Terzo depuratore fermo M5S accusa. L’Aca: ci siamo

Francavilla. Sarchese e Stella: «Progetto bloccato per carenze documentali» Ma l’ingegnere responsabile spiega: «È tutto pronto, aspettiamo il via libera»
FRANCAVILLA. Non riesce ancora a sbloccarsi l’iter per l'approvazione del progetto inerente la realizzazione dell’ormai famoso terzo depuratore di Francavilla.
A riaccendere i fari sulla questione è un comunicato del Movimento 5 stelle, firmato dal consigliere comunale Livio Sarchese e dalla consigliera regionale Barbara Stella.
«Nel 2015 Aca annunciava il nuovo e terzo depuratore di Francavilla in località Valle Anzuca. Eppure a oggi, ben 5 anni dopo, non ancora vediamo nemmeno l’avvio della sua realizzazione», attacca la consigliera. Che prosegue: «Dai documenti in mio possesso emerge che da quasi due anni, il Genio civile di Chieti non riesce a ottenere, da parte dell’azienda acquedottistica, una progettazione completa ed esaustiva, tale da permettergli di esprimere il proprio parere e poter procedere all’avvio dei lavori». Anche nell’ultima revisione, la quinta, avvenuta a inizio novembre, secondo Stella «sono state evidenziate carenze documentali circa la valutazione del rischio idraulico che di fatto bloccano l’avanzamento». Sul punto interviene anche Sarchese: «Non posso che esprimere tutta la mia amarezza per una situazione che sta assumendo contorni grotteschi. Dopo la quinta e fin qui ultima revisione, secondo cui lo studio idraulico rimesso dall’Aca al Genio civile sembrerebbe essere ancora incompleto e non conterrebbe misure adatte ad arginare il rischio di esondazione del fiume Alento, ritengo sia opportuno andare a fondo nella vicenda anche per individuare gli eventuali responsabili di un ritardo non più accettabile». E conclude: «Di questo passo l'opera non vedrà la luce nemmeno nel 2021». Il terzo depuratore, per la cui costruzione è stato stanziato un finanziamento di 4 milioni di euro, oltre ad alleggerire il carico di quello di Pretaro, una volta in funzione andrà a servire oltre 20mila utenze, non solo di Francavilla, ma anche di Torrevecchia e Ripa Teatina. Sul susseguirsi dei ritardi nella realizzazione, il Genio civile fa sapere che lo scorso 4 novembre è stata chiesta una modifica per spostare il sito individuato a Valle Anzuca 100 metri all'indietro, più distante dalle sponde del fiume Alento, in modo da arginare il rischio idraulico di cui si parla da mesi.
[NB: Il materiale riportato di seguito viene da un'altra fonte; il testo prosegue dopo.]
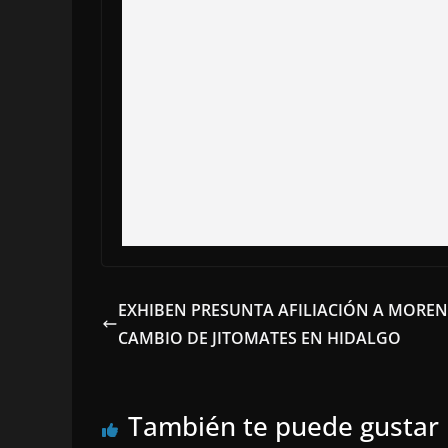
EXHIBEN PRESUNTA AFILIACIÓN A MOREN
CAMBIO DE JITOMATES EN HIDALGO
También te puede gustar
Dal canto suo Aca ribadisce che il l’area individuata per la costruzione del terzo depuratore è stata scelta tenendo conto delle prescrizioni contenute nel piano regolatore di Francavilla. Secondo la società acquedottistica, nonostante l’avanzamento dei lavori abbia subito un rallentamento, resta ferma la volontà di portarlo avanti, anche se nessuno si sbilancia sulle tempistiche. Qualcosa in più la dice l'ingegner Stefano De Vito, a cui Aca ha affidato l’incarico progettuale, e destinatario delle osservazioni mosse dal Genio civile: «Abbiamo già pronta la risposta a quanto ci è stato chiesto a inizio novembre. Consegneremo la documentazione a giorni, nell’auspicio che per Natale possa arrivare l’ok. Sarebbe un bel regalo non solo per Francavilla ma per tutta l’area interessata. E prosegue: «Tengo a precisare che la documentazione prodotta non è mai stata insufficiente e sono pronto a dimostrarlo. Piuttosto, il Genio civile strada facendo ci ha chiesto studi diversi rispetto a quelli già fatti, che hanno richiesto ulteriore tempo e indagini». Ma la consigliera Stella si dice pronta a chiedere un’interrogazione al competente assessore regionale.